下のデータから、「carro」という文字列を含む行をすべて返してください。

*保存済みデータ項目*:
/---

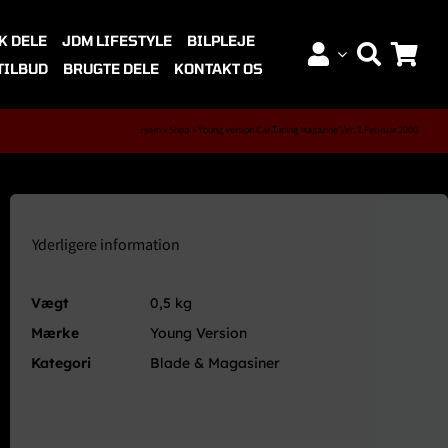
K DELE
JDM LIFESTYLE
BILPLEJE
TILBUD
BRUGTE DELE
KONTAKT OS
Hjem
»
Shop
»
Young Version Car Tuning Magazine Ver. 2 Februar 2000
Yderligere information
Vægt
0,5 kg
Mærke
Young Version
Kategori
Blade & Magasiner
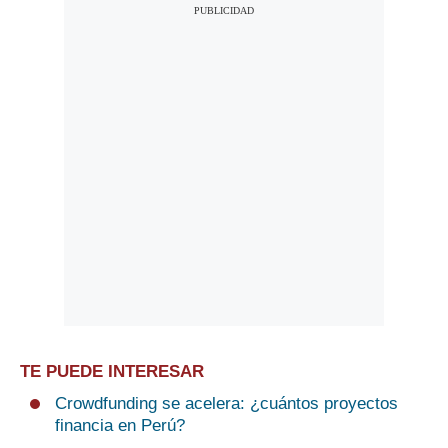
TE PUEDE INTERESAR
Crowdfunding se acelera: ¿cuántos proyectos
financia en Perú?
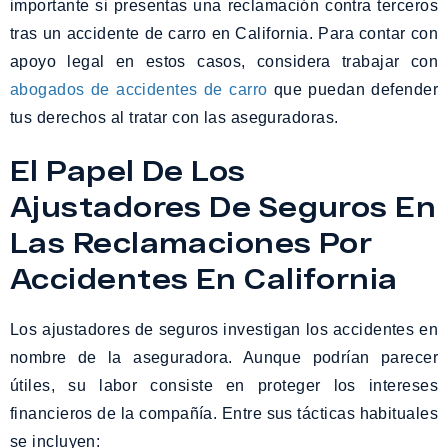
importante si presentas una reclamación contra terceros
tras un accidente de carro en California. Para contar con
apoyo legal en estos casos, considera trabajar con
abogados de accidentes de carro
que puedan defender
tus derechos al tratar con las aseguradoras.
El Papel De Los
Ajustadores De Seguros En
Las Reclamaciones Por
Accidentes En California
Los ajustadores de seguros investigan los accidentes en
nombre de la aseguradora. Aunque podrían parecer
útiles, su labor consiste en proteger los intereses
financieros de la compañía. Entre sus tácticas habituales
se incluyen:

\---

*作業結果*:
tras un accidente de carro en California. Para contar con
abogados de accidentes de carro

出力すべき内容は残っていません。